P4720

后缀自动机SAM

建 SAM ，对于每个节点维护一个区间 \([l,r]\) 表示这个节点即其儿子能到的最大和最小的原串上的位置

对于每个点，答案为 \(min(r-l+1,len)\) ，因为要保证不能重复

// Author: xiaruize
#ifndef ONLINE_JUDGE
bool start_of_memory_use;
#endif
#include <bits/stdc++.h>
using namespace std;
#ifndef ONLINE_JUDGE
clock_t start_clock = clock();
#endif
#define int long long
#define ull unsigned long long
#define ALL(a) (a).begin(), (a).end()
#define pb push_back
#define mk make_pair
#define pii pair<int, int>
#define pis pair<int, string>
#define sec second
#define fir first
#define sz(a) int((a).size())
※
任务说明:
a) 根据这篇后缀自动机题解，回答下列问题：
(i) 题解采用哪种数据结构来解题？
(ii) 每个点的答案按什么式子计算？
(iii) 代码中把 int 定义成了什么类型？
b) 这篇后缀自动机题解的代码里有一些 #define，其替换内容是一个类型名。请列出所有这样的宏名及其对应的类型。
c) 从这篇后缀自动机题解的代码最后一行之后接着往下写。

原始记录:
※
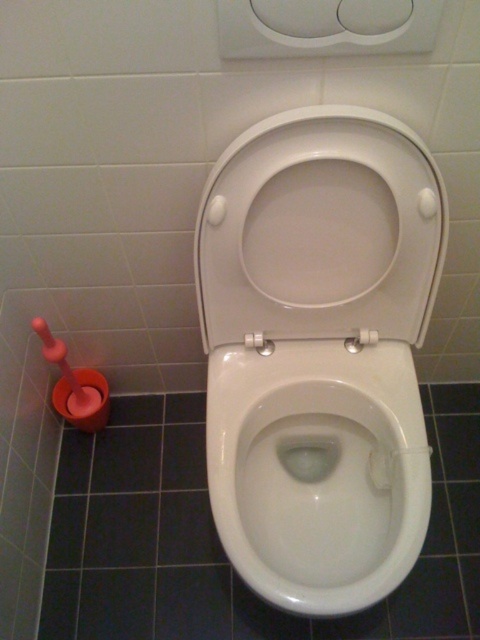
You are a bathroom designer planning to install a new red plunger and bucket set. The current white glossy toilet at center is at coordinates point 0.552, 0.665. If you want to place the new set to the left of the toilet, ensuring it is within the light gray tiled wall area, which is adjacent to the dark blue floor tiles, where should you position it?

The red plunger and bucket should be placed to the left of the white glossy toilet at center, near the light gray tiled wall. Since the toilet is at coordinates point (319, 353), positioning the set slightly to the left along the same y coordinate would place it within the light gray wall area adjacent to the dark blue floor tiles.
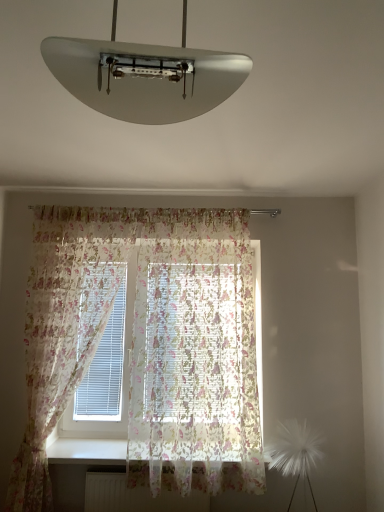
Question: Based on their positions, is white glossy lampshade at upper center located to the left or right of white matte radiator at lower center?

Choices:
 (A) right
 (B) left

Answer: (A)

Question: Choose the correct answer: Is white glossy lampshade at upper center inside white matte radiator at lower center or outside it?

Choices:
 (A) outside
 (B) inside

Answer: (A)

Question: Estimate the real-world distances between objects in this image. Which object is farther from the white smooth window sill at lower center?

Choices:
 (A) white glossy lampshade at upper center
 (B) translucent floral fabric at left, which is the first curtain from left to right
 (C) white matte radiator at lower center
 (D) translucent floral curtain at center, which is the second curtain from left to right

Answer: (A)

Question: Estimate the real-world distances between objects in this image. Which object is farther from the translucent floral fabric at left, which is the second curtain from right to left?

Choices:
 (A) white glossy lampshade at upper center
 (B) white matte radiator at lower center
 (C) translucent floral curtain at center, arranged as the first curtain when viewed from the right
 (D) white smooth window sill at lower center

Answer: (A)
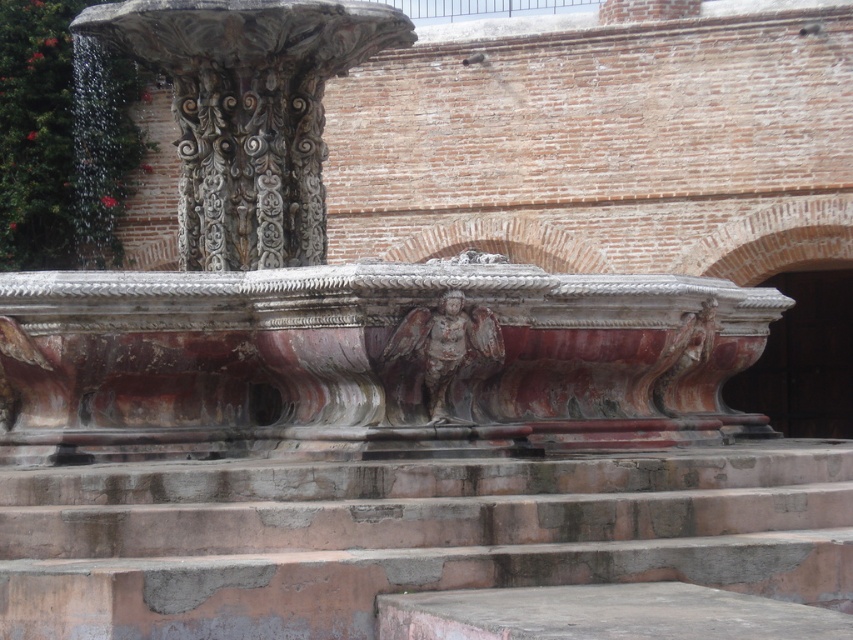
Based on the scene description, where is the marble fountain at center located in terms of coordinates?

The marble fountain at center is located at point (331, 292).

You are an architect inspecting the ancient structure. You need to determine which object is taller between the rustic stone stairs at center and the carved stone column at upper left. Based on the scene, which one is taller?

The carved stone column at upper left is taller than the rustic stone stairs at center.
※
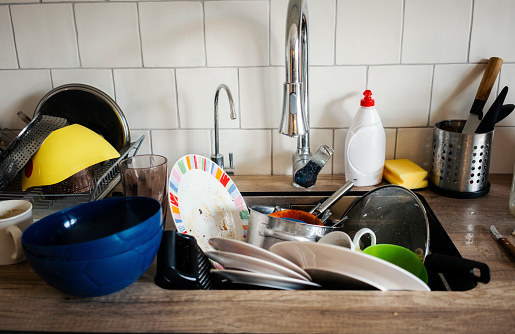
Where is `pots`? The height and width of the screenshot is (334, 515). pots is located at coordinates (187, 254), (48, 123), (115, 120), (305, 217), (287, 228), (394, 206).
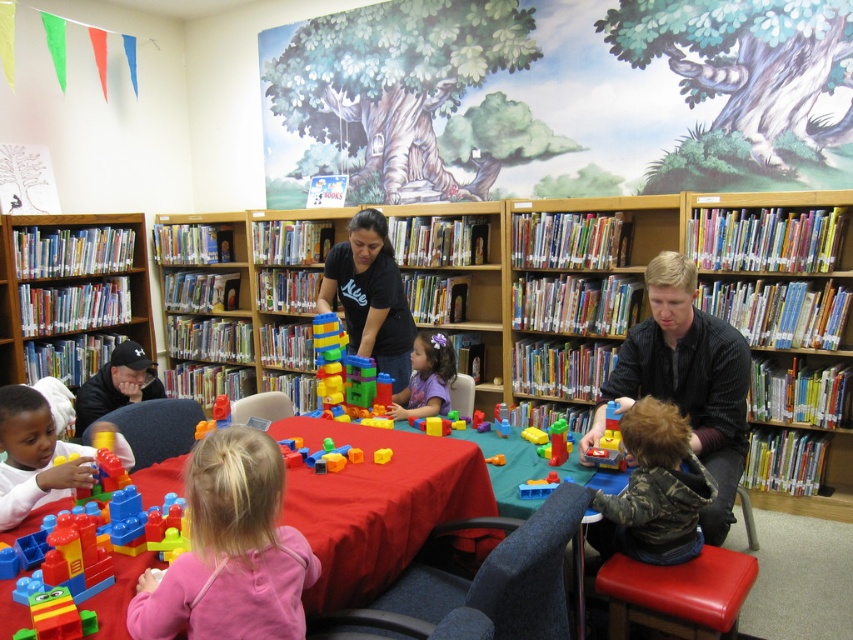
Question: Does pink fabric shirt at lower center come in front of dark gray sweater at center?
※
逐题作答:
a)
(i) 后缀自动机（SAM）。
(ii) \(min(r-l+1,len)\)。
(iii) long long。

b)
int：long long
ull：unsigned long long
pii：pair<int, int>
pis：pair<int, string>

c)
#define Yes cout << "Yes" << endl
#define YES cout << "YES" << endl
#define No cout << "No" << endl
#define NO cout << "NO" << endl
#define mms(arr, n) memset(arr, n, sizeof(arr))
#define rep(i, a, n) for (int i = (a); i <= (n); ++i)
#define per(i, n, a) for (int i = (n); i >= (a); --i)
int max(int a, int b)
{
    if (a > b)
        return a;
    return b;
}
int min(int a, int b)
{
    if (a < b)
        return a;
    return b;
}
const int INF = 0x3f3f3f3f3f3f3f3f;
const int MOD = 1000000007;
const int N = 2e5 + 10;

int n, a, b, c, d;
bool s[N];

struct SAM
{
    struct node
    {
        int len, lnk, nxt[2];
        int mi, mx;
    } s[N];
    int cnt = 1, la = 1;

    void ins(int x, int id)
    {
        int cur = ++cnt, p = la;
        s[cur].len = s[la].len + 1;
        while (p && !s[p].nxt[x])
        {
            s[p].nxt[x] = cur;
            p = s[p].lnk;
        }
        int q = s[p].nxt[x];
        if (!p)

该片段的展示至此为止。